Last year, when the hospital provider fee issue was being debated late in the legislative session, 307 lobbyists had signed up to work in support of reclassifying it. Only one group was opposed: Americans for Prosperity, the prime political arm of the billionaire industrialist Koch brothers.
This year in Colorado’s legislature, AFP has made its top priority defending TABOR and keeping revenue generated by the hospital provider fee inside the economic structure that can trigger TABOR refunds. The group has asked lawmakers to sign a pledge saying they won’t vote to reclassify the program. Last week, AFP organizers swarmed the Capitol, promoting the group’s agenda and holding news conferences with lawmakers.
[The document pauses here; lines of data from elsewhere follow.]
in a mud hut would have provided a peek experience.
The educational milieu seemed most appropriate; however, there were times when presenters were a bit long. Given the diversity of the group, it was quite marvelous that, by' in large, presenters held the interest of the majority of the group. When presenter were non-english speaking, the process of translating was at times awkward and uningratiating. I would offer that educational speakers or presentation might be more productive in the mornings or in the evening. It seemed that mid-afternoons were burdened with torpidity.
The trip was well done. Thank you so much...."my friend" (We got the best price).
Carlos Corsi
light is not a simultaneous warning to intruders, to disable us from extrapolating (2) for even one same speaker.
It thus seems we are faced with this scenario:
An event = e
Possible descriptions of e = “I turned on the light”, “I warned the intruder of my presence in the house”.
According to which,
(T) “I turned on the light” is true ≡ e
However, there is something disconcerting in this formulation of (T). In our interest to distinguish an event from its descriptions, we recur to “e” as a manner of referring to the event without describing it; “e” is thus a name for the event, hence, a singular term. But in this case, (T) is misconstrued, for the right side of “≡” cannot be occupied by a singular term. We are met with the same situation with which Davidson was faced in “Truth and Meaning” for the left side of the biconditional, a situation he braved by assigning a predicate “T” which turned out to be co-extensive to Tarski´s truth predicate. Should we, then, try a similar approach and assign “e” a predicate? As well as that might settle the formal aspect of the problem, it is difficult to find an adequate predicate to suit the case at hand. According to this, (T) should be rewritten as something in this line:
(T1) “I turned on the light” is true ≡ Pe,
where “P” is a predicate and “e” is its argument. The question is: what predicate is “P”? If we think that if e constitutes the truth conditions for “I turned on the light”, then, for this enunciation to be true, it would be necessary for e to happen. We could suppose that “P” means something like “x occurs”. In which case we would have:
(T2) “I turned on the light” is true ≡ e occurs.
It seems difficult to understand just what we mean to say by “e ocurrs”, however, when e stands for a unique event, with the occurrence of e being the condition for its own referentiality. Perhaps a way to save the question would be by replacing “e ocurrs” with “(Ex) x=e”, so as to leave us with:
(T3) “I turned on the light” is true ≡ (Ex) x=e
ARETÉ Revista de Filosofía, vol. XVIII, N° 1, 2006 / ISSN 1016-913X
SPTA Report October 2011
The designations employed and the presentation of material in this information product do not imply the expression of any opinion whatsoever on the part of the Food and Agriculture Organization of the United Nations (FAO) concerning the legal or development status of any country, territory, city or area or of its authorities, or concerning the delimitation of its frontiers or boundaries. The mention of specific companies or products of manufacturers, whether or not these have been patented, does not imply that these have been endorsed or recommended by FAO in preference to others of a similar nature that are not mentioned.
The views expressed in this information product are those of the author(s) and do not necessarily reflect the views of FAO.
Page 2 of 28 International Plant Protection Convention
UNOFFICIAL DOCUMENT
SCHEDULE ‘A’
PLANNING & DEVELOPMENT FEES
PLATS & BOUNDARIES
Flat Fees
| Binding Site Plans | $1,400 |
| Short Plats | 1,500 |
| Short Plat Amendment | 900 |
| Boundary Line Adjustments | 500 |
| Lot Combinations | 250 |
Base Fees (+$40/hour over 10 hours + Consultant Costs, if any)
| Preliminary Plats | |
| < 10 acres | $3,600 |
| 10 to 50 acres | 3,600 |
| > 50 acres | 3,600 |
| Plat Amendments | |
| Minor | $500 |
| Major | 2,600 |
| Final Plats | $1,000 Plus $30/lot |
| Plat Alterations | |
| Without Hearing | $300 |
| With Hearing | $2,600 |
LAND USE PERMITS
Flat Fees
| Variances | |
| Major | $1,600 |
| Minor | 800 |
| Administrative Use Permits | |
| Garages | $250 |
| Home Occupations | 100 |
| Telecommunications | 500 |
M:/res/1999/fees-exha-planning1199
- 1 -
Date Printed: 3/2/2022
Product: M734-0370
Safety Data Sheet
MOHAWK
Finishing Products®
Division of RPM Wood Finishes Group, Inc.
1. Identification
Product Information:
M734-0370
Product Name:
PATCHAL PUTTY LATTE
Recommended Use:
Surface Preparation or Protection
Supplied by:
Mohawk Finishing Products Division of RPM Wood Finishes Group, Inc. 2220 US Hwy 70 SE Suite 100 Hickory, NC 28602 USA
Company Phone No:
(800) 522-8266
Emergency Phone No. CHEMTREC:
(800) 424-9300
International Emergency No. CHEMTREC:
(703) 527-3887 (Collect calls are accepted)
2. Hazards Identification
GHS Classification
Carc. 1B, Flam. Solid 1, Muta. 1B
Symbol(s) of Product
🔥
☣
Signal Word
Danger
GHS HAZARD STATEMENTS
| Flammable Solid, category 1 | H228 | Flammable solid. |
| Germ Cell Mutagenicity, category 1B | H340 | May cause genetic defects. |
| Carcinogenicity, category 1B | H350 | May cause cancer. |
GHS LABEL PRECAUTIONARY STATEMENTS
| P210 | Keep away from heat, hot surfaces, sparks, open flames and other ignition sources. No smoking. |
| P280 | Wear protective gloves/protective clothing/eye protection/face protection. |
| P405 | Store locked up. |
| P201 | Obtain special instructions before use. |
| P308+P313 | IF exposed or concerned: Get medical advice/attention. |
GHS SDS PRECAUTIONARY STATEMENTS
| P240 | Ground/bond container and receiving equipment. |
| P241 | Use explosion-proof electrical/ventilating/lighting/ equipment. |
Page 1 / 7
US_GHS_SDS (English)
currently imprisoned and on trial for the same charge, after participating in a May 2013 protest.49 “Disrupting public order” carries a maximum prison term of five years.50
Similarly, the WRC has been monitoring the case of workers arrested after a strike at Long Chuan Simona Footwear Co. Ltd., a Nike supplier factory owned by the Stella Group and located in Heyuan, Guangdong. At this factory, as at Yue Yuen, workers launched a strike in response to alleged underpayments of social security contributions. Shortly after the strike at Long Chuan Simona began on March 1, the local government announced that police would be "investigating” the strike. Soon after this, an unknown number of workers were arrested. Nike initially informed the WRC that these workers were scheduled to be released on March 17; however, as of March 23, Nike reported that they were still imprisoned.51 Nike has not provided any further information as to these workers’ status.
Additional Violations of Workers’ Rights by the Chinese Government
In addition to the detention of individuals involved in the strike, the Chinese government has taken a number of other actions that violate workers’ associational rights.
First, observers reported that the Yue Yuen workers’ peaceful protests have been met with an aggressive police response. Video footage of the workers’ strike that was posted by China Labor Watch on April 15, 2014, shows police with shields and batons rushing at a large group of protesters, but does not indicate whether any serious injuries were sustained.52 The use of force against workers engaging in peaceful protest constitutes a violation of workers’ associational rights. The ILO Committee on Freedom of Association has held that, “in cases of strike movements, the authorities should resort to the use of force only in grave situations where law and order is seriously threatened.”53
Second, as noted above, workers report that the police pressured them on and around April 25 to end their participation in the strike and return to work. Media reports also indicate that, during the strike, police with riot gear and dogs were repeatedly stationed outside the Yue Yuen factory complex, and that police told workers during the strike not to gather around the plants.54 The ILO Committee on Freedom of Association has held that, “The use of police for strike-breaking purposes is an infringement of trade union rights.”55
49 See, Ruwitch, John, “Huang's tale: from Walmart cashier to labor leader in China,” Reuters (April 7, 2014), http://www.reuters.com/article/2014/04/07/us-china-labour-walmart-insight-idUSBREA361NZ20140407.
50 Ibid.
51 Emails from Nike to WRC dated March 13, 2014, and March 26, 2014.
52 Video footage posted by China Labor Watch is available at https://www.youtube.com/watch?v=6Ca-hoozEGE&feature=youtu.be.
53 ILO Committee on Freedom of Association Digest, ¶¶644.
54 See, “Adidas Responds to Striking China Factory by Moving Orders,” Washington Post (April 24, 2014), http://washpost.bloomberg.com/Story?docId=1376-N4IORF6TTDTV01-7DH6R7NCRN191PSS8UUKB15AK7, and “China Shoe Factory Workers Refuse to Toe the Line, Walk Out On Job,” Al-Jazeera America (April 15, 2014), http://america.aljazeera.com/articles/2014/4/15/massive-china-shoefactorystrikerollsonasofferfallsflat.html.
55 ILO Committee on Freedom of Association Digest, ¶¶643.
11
Cadman was one of them.
“AFP is a partner of ours…I don’t think I’d be the president of the Senate if it wasn’t for the efforts of you and yours in the previous elections,” Cadman said in appreciation of the group’s support of his rise to power in the state Senate.
Since a fight over the hospital prover fee emerged as a fulcrum point for a power struggle at the Capitol, neither side has been able to put any real points on the board while the question about reclassifying it hangs in legal limbo at the AG’s office.
One member of the state’s budget writing Joint Budget Committee, Democratic Sen. Pat Steadman, wonders whether leaders are playing this scene off stage.
“Closed-door conversations, shuttle diplomacy,” he mused. “Until there is a counter to the [Cadman] legal opinion, I doubt you hear many public statements on the issue.”
In a way, the longer the hospital provider fee question remains in a holding pattern, the stalemate could be playing right into the hands of those who say TABOR is to blame for dysfunction in state government. They can point to the impasse as a symptom of a broken tax system.
In his State of the State speech on Jan. 14, Hickenlooper underscored this point.
“If we can’t make this very reasonable change — like many already allowed under TABOR — then what choice do we have but to re-examine TABOR?” he asked. “Right now, no one can say with a straight face that our budget rules are working for us.”
Just this week, The Associated Press carried a story published in multiple media outlets about how the tax fight over TABOR will shape the future of this rapidly-growing state.
“By 2030, Colorado’s population will grow from 5 million to 7 million people, thanks in part to a strong and diverse economy, the state’s famed Rocky Mountain quality of life and its constitutionally mandated low taxes,” the article read. “And because of those voter-sanctioned tax limits, this fast-growing state could someday fall victim to its own success.”
Attorney General Coffman’s legal opinion on the hospital provider fee might be just a small piece of a puzzle that makes up the state’s complex tax system. But right now, the glaring lack of such an opinion and this current atmosphere of wait-and-see inaction says plenty about the state of contemporary Colorado politics.